As per the Circularity Gap Report 2022 (CGR 2022), we are only recycling 8.6% of materials; this clearly shows we are still very much a linear society. We have regressed in our circularity from 9.1% in 2018 to 8.6% in 2020. Some even say that the circular and linear economy will co-exist – that it is not possible to solely have a circular economy.

So where do we start in our own cycles to reduce the carbon footprint? It starts with knowing the source. As a greater society, we have to pay closer attention to being regenerative rather than allowing our lives to be shaped by ‘materials’ and consumerism. Almost everything we require or use is in some form of material and most often these products have a short lifespan.

The circular economy approach has long been in existence, as an example, feeding food waste to animals and turning food waste into compost and much more. The challenges we are faced with currently are as a result of the number of complex products that are produced almost daily, and the number of synthetic materials used in their make-up. These synthetic materials are difficult to recycle or reuse.

For example, computer motherboards have almost all components glued together as opposed to being standalone components. It takes several processes to separate these components, which is accompanied by the additional use of energy and other resources. One would find that the multiple processes involved will only yield a minor amount of recyclable material. The same argument applies to the use of renewable energy. It also makes use of materials, energy and related infrastructure that are difficult to recycle. Presently, there are innovative approaches and ideas being explored around the recycling of solar panels, wind turbine blades and lithiumion batteries. These components are built from complex materials and the process to recycle them is quite challenging. It’s a starting point – one that should be explored in all other areas too.

As country populations start to balloon and we see a global growth rate explosion (in the year 2000, global population was estimated at 6.1 billion; in 2020, it was estimated at 7.7 billion). These alarming growth rates highlight the demand for materials that are going to be required for things like construction of homes, buildings, provision of renewable energy, and the like.
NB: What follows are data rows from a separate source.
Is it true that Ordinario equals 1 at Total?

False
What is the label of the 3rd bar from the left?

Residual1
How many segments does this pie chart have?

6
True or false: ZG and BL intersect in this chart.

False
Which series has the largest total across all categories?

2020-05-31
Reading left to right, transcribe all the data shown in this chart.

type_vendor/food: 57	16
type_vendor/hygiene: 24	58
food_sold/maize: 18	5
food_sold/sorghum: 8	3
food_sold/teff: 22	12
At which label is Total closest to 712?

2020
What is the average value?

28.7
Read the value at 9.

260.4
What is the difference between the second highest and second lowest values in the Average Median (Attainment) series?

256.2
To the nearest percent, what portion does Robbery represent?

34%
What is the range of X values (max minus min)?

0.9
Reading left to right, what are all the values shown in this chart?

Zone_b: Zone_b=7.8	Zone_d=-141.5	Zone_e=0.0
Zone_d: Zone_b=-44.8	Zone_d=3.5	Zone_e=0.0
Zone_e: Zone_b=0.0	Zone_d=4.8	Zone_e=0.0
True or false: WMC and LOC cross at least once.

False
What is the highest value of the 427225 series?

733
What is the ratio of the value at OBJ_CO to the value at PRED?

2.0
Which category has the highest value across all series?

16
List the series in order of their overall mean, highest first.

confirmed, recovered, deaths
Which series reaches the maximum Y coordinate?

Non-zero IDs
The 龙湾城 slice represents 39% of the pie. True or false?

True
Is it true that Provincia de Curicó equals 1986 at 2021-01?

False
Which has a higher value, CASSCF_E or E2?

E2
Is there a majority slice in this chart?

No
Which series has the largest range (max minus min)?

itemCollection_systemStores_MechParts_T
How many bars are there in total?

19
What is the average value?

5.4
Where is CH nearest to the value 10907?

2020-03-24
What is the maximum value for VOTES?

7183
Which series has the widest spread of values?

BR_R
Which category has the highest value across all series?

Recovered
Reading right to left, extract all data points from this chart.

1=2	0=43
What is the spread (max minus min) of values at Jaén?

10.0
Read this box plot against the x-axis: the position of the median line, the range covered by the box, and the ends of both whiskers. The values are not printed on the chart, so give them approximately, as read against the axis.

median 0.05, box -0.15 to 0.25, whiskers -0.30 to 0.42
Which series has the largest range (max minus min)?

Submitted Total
At the onset of the Industrial Revolution, the linear model was followed by industry (take, make and dump). At this juncture, no fear of material scarcity, overexploitation or -extraction, pollution or environmental damage was given the necessary attention. The rise in climate change, population growth, increase in consumption patterns, alarming rates of food waste, illegal dumping, material shortages, as well as the lack of education around sustainability and duty of care towards the environment and natural resources have somewhat highlighted the fears.

As per Yong (2007) and Yuan et al. (2008), the circular economy focuses on the macro level (regions, cities), meso level (eco-industrial networks) and micro level (looking at a particular organisation to improve environmental performance, like reducing waste discharges). It is clear then that for the circular economy to be effective, it requires support from civilians, corporate/industry and the public sector.

In order for role players at the different levels to get the circularity active in the circular economy, there are some areas that require focus (CGR 2022):

• Housing: The largest emissions footprint for residential homes especially in low-income countries. More use of circular-type materials in construction and more resource-efficient construction.

• Nutrition: Society’s nutritional needs are reliant on livestock and agricultural products such as crops. Use food waste for animal feed, reduce and replace packaging.

• Healthcare: Relook at design of medical equipment, recycling of some of the medical waste, and substituting single-use medical items with reusable ones.

• Mobility: Recycle used vehicles at end of life, use metals and plastics for new vehicles as recycled materials.

• Communication: More focus on the manufacture of smaller electronic items, more digital applications.

• Consumables: More use of bioplastics, recycling of furniture, closed-loop recycling of synthetic materials.